When prospective Secretary Of Defense Charles Erwin Wilson told a Congressional confirmation hearing "...for years I thought what was good for our country was good for General Motors, and vice versa," he coined a very famous phrase - but he was forced to sell his stock in order to get the job.
Although the auto industry and government of the United States have been slow-dancing since well before World War II, they were always expected to keep a high-school prom's worth of distance for decency's sake.
No longer. Former Governor of Michigan Jennifer Granholm's speech last week at the Democratic National Convention stated that President Barack Obama "jump-started our engine" and "revved us up." In this case, "us" referred to the auto industry and the "one million jobs" that she claims were saved in the Obama-approved Detroit bailout. Now, GM has decided to release its third-quarter results rather early - just before Election Day, as a matter of fact. It doesn't take a conspiracy theorist to see one hand vigorously washing the other here. The question becomes: is it wrong for those hands to be in contact?
Very few automotive enthusiasts are naïve enough to think that government and industry don't walk hand in hand all around the globe. The original Volkswagen was effectively funded by that one German government about which nobody likes to talk. Hyundai openly lobbied the South Korean lawmakers for money to catch up with Toyota's hybrid system. According to Jim Press, the former Chief Operating Officer of Toyota's American import arm, that very system was developed using hush-hush funds from the Japanese government. (Press later walked those remarks back, under some considerable pressure.) Let's not forget the so-called "Ryder Report" that encouraged the UK's government to take control of British Leyland, leading to the complete and utter collapse of what was once the second-greatest national auto industry in the world.
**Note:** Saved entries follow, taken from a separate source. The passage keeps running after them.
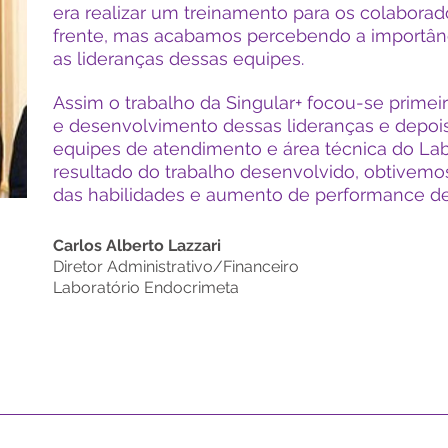
era realizar um treinamento para os colaborad
frente, mas acabamos percebendo a importân
as lideranças dessas equipes.
Assim o trabalho da Singular+ focou-se prime
e desenvolvimento dessas lideranças e depo
equipes de atendimento e área técnica do La
resultado do trabalho desenvolvido, obtive
das habilidades e aumento de performance de
Carlos Alberto Lazzari
Diretor Administrativo/Financeiro
Laboratório Endocrimeta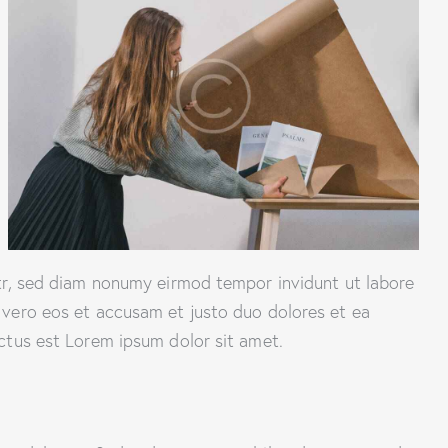
itr, sed diam nonumy eirmod tempor invidunt ut labore
 vero eos et accusam et justo duo dolores et ea
ctus est Lorem ipsum dolor sit amet.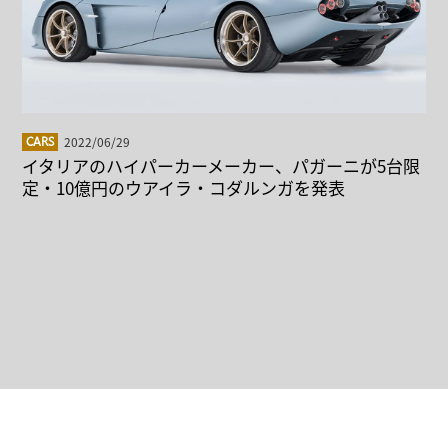
2022/06/29
CARS
イタリアのハイパーカーメーカー、パガーニが5台限
定・10億円のウアイラ・コダルンガを発表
In all of those cases, however, it was acknowledged that the national interest of South Korea, or Germany, or the United Kingdom was closely tied-in with the health of its auto industry. Libertarians find that idea repugnant, but for better or worse, most people in the Western world aren't Libertarians. Most people can get behind the idea of a government salvaging a national auto-industry disaster, or even lending a helping hand to assist the country's balance of trade. Some cynics may point out that such a policy rarely leads to great success, and it never leads to great cars, but let's not be picky, okay?
The Granholm speech, and the GM decision, point to something more pernicious: the idea that the auto industry of the U.S. is allied with a particular party. In this case, obviously, it's the Democratic party. While the Democrats aren't the party of Big Business, one of the less-remarked-upon effects of the GM bailout was to give the UAW a major seat at the decision-making table. A cynic might suggest that the Ford family controls Ford, the Italians control Chrysler, and the UAW, together with the Democratic party, controls General Motors. That sounds like battle lines being drawn, doesn't it?
The prospect of the nation's largest automaker owing its existence to the Democrats, or acting in such a manner as to help the Democratic Party obtain an advantage in the next election, should elicit disgust in every right-thinking American no matter whom they support in that election. GM is too big, too wealthy (even post-bailout), and too powerful to become the exclusive property of any political body. It unbalances the system, which isn't good for America.
Nor is excessive political affiliation good for GM. Approximately half of the country doesn't want to see the Democrats triumph this November. It's not good business to throw away half of your customer base with a few ill-founded decisions. Those people will end up choosing competitive products even if GM's cars are the right cars for them. It's bad for everyone, no matter how you look at it.
What can, and should, GM do? To begin with, the company should move its quarterly reporting to a date after the election as a forthright statement that it does not wish to support either candidate. An explicit statement to that effect should then be made as often as it takes for everyone to get the point. It's the right thing to do. It's also respectful of the American people, who collectively own a large percentage of General Motors at the moment. This company belongs to all of us - and it should act that way. That's what would be good for GM, and good for the country as well.